Exercise description —
If a record below holds a picture, drop the picture and copy everything else exactly.
-------- Available records
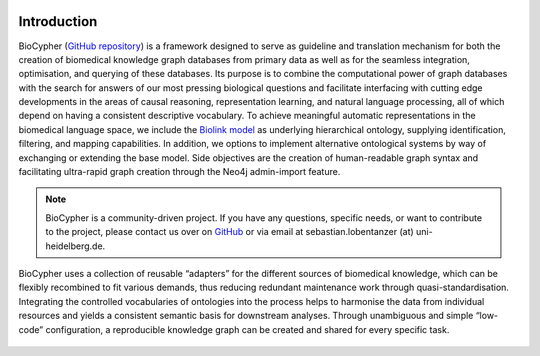 .. image:: biocypher-open-graph.png

############
Introduction
############

BioCypher (`GitHub repository <https://github.com/saezlab/BioCypher>`_) is a
framework designed to serve as guideline and translation mechanism for both the
creation of biomedical knowledge graph databases from primary data as well as
for the seamless integration, optimisation, and querying of these databases. Its
purpose is to combine the computational power of graph databases with the search
for answers of our most pressing biological questions and facilitate interfacing
with cutting edge developments in the areas of causal reasoning, representation
learning, and natural language processing, all of which depend on having a
consistent descriptive vocabulary. To achieve meaningful automatic
representations in the biomedical language space, we include the `Biolink model
<https://biolink.github.io/biolink-model/>`_ as underlying hierarchical
ontology, supplying identification, filtering, and mapping capabilities. In
addition, we options to implement alternative ontological systems by way of
exchanging or extending the base model. Side objectives are the creation of
human-readable graph syntax and facilitating ultra-rapid graph creation through
the Neo4j admin-import feature.

.. Note::

   BioCypher is a community-driven project. If you have any questions, specific
   needs, or want to contribute to the project, please contact us over on
   `GitHub <https://github.com/saezlab/BioCypher>`_ or via email at
   sebastian.lobentanzer (at) uni-heidelberg.de.

.. figure:: ../graphical_abstract.png
   :width: 70%
   :align: center
   :alt: BioCypher graphical abstract

   BioCypher uses a collection of reusable “adapters” for the different sources
   of biomedical knowledge, which can be flexibly recombined to fit various
   demands, thus reducing redundant maintenance work through
   quasi-standardisation.  Integrating the controlled vocabularies of ontologies
   into the process helps to harmonise the data from individual resources and
   yields a consistent semantic basis for downstream analyses. Through
   unambiguous and simple “low-code” configuration, a reproducible knowledge
   graph can be created and shared for every specific task.

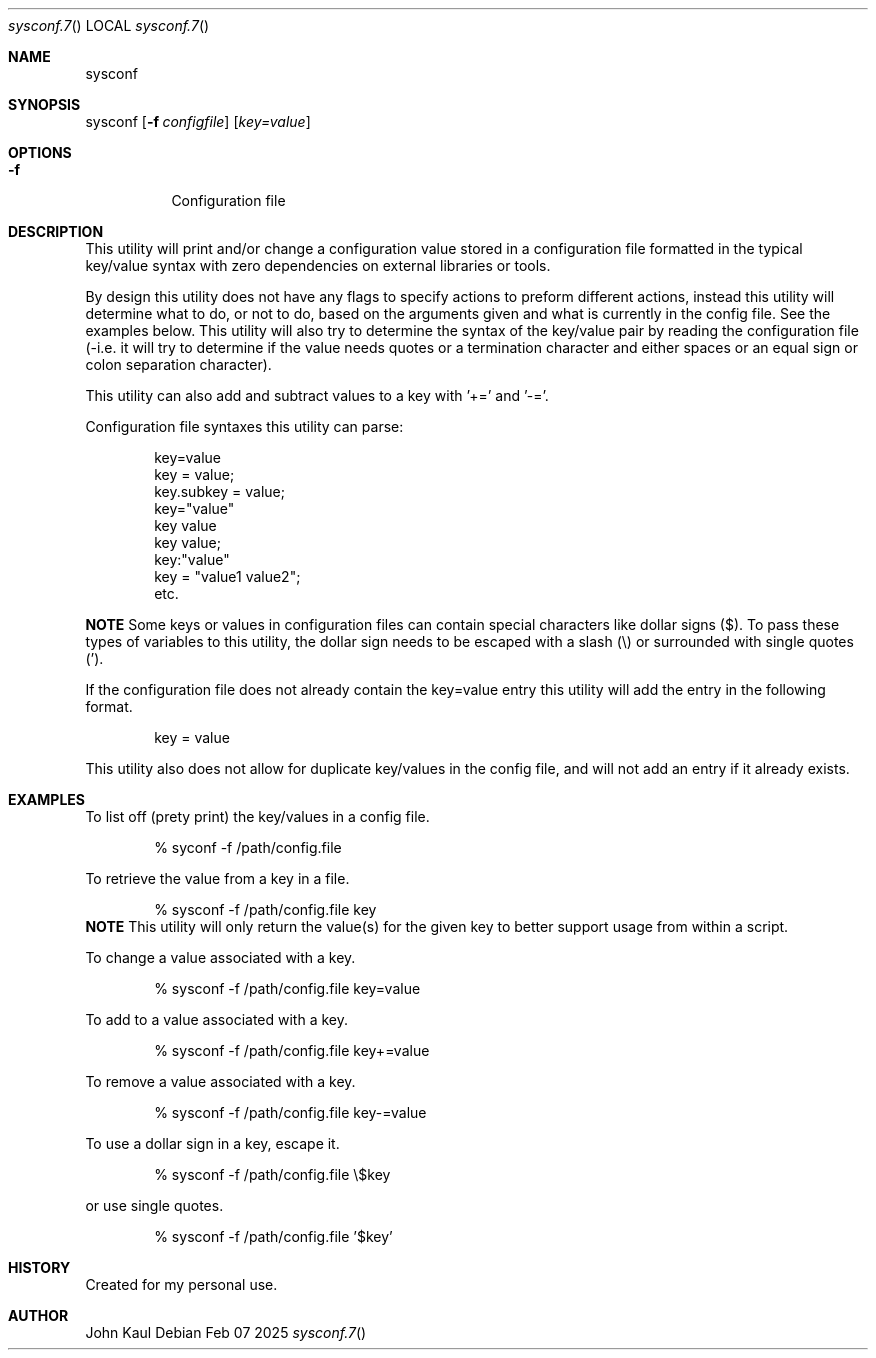 .Au John Kaul
.Dd Feb 07 2025
.Dt sysconf.7
.Os
.Pp
.Sh  NAME
sysconf
.Pp
.Sh  SYNOPSIS
sysconf
.Op Fl f Ar configfile
.Op  Ar key=value
.Pp
.Sh  OPTIONS
.Bl -tag -width Ds
.It Fl f
Configuration file
.El
.Pp
.Sh  DESCRIPTION
This utility will print and/or change a configuration value stored in a configuration file formatted in the typical key/value syntax with zero dependencies on external libraries or tools.
.Pp
By design this utility does not have any flags to specify actions to preform different actions, instead this utility will determine what to do, or not to do, based on the arguments given and what is currently in the config file. See the examples below. This utility will also try to determine the syntax of the key/value pair by reading the configuration file (-i.e. it will try to determine if the value needs quotes or a termination character and either spaces or an equal sign or colon separation character).
.Pp
This utility can also add and subtract values to a key with '+=' and '-='.
.Pp
Configuration file syntaxes this utility can parse:
.Bd -literal -offset indent
    key=value
    key = value;
    key.subkey = value;
    key="value"
    key value
    key value;
    key:"value"
    key = "value1 value2";
    etc.
.Ed
.Pp
.Sy NOTE
Some keys or values in configuration files can contain special characters like dollar signs ($). To pass these types of variables to this utility, the dollar sign needs to be escaped with a slash (\\) or surrounded with single quotes (').
.Pp
If the configuration file does not already contain the key=value entry this utility will add the entry in the following format.
.Pp
.Bd -literal -offset indent
key = value
.Ed
.Pp
This utility also does not allow for duplicate key/values in the config file, and will not add an entry if it already exists.
.Pp
.Sh  EXAMPLES
To list off (prety print) the key/values in a config file.
.Bd -literal -offset indent
    % syconf -f /path/config.file
.Ed
.Pp
To retrieve the value from a key in a file.
.Bd -literal -offset indent
    % sysconf -f /path/config.file key
.Ed
.Sy NOTE
This utility will only return the value(s) for the given key to better support usage from within a script.
.Pp
To change a value associated with a key.
.Bd -literal -offset indent
    % sysconf -f /path/config.file key=value
.Ed
.Pp
To add to a value associated with a key.
.Bd -literal -offset indent
    % sysconf -f /path/config.file key+=value
.Ed
.Pp
To remove a value associated with a key.
.Bd -literal -offset indent
    % sysconf -f /path/config.file key-=value
.Ed
.Pp
To use a dollar sign in a key, escape it.
.Bd -literal -offset indent
    % sysconf -f /path/config.file \\$key
.Ed
.Pp
or use single quotes.
.Bd -literal -offset indent
    % sysconf -f /path/config.file '$key'
.Ed
.Pp
.Sh  HISTORY
Created for my personal use.
.Pp
.Sh  AUTHOR
John Kaul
----------------
Solution —
 .. image:: biocypher-open-graph.png

############
Introduction
############

BioCypher (`GitHub repository <https://github.com/saezlab/BioCypher>`_) is a
framework designed to serve as guideline and translation mechanism for both the
creation of biomedical knowledge graph databases from primary data as well as
for the seamless integration, optimisation, and querying of these databases. Its
purpose is to combine the computational power of graph databases with the search
for answers of our most pressing biological questions and facilitate interfacing
with cutting edge developments in the areas of causal reasoning, representation
learning, and natural language processing, all of which depend on having a
consistent descriptive vocabulary. To achieve meaningful automatic
representations in the biomedical language space, we include the `Biolink model
<https://biolink.github.io/biolink-model/>`_ as underlying hierarchical
ontology, supplying identification, filtering, and mapping capabilities. In
addition, we options to implement alternative ontological systems by way of
exchanging or extending the base model. Side objectives are the creation of
human-readable graph syntax and facilitating ultra-rapid graph creation through
the Neo4j admin-import feature.

.. Note::

   BioCypher is a community-driven project. If you have any questions, specific
   needs, or want to contribute to the project, please contact us over on
   `GitHub <https://github.com/saezlab/BioCypher>`_ or via email at
   sebastian.lobentanzer (at) uni-heidelberg.de.

.. figure:: ../graphical_abstract.png
   :width: 70%
   :align: center
   :alt: BioCypher graphical abstract

   BioCypher uses a collection of reusable “adapters” for the different sources
   of biomedical knowledge, which can be flexibly recombined to fit various
   demands, thus reducing redundant maintenance work through
   quasi-standardisation.  Integrating the controlled vocabularies of ontologies
   into the process helps to harmonise the data from individual resources and
   yields a consistent semantic basis for downstream analyses. Through
   unambiguous and simple “low-code” configuration, a reproducible knowledge
   graph can be created and shared for every specific task.

 .Au John Kaul
.Dd Feb 07 2025
.Dt sysconf.7
.Os
.Pp
.Sh  NAME
sysconf
.Pp
.Sh  SYNOPSIS
sysconf
.Op Fl f Ar configfile
.Op  Ar key=value
.Pp
.Sh  OPTIONS
.Bl -tag -width Ds
.It Fl f
Configuration file
.El
.Pp
.Sh  DESCRIPTION
This utility will print and/or change a configuration value stored in a configuration file formatted in the typical key/value syntax with zero dependencies on external libraries or tools.
.Pp
By design this utility does not have any flags to specify actions to preform different actions, instead this utility will determine what to do, or not to do, based on the arguments given and what is currently in the config file. See the examples below. This utility will also try to determine the syntax of the key/value pair by reading the configuration file (-i.e. it will try to determine if the value needs quotes or a termination character and either spaces or an equal sign or colon separation character).
.Pp
This utility can also add and subtract values to a key with '+=' and '-='.
.Pp
Configuration file syntaxes this utility can parse:
.Bd -literal -offset indent
    key=value
    key = value;
    key.subkey = value;
    key="value"
    key value
    key value;
    key:"value"
    key = "value1 value2";
    etc.
.Ed
.Pp
.Sy NOTE
Some keys or values in configuration files can contain special characters like dollar signs ($). To pass these types of variables to this utility, the dollar sign needs to be escaped with a slash (\\) or surrounded with single quotes (').
.Pp
If the configuration file does not already contain the key=value entry this utility will add the entry in the following format.
.Pp
.Bd -literal -offset indent
key = value
.Ed
.Pp
This utility also does not allow for duplicate key/values in the config file, and will not add an entry if it already exists.
.Pp
.Sh  EXAMPLES
To list off (prety print) the key/values in a config file.
.Bd -literal -offset indent
    % syconf -f /path/config.file
.Ed
.Pp
To retrieve the value from a key in a file.
.Bd -literal -offset indent
    % sysconf -f /path/config.file key
.Ed
.Sy NOTE
This utility will only return the value(s) for the given key to better support usage from within a script.
.Pp
To change a value associated with a key.
.Bd -literal -offset indent
    % sysconf -f /path/config.file key=value
.Ed
.Pp
To add to a value associated with a key.
.Bd -literal -offset indent
    % sysconf -f /path/config.file key+=value
.Ed
.Pp
To remove a value associated with a key.
.Bd -literal -offset indent
    % sysconf -f /path/config.file key-=value
.Ed
.Pp
To use a dollar sign in a key, escape it.
.Bd -literal -offset indent
    % sysconf -f /path/config.file \\$key
.Ed
.Pp
or use single quotes.
.Bd -literal -offset indent
    % sysconf -f /path/config.file '$key'
.Ed
.Pp
.Sh  HISTORY
Created for my personal use.
.Pp
.Sh  AUTHOR
John Kaul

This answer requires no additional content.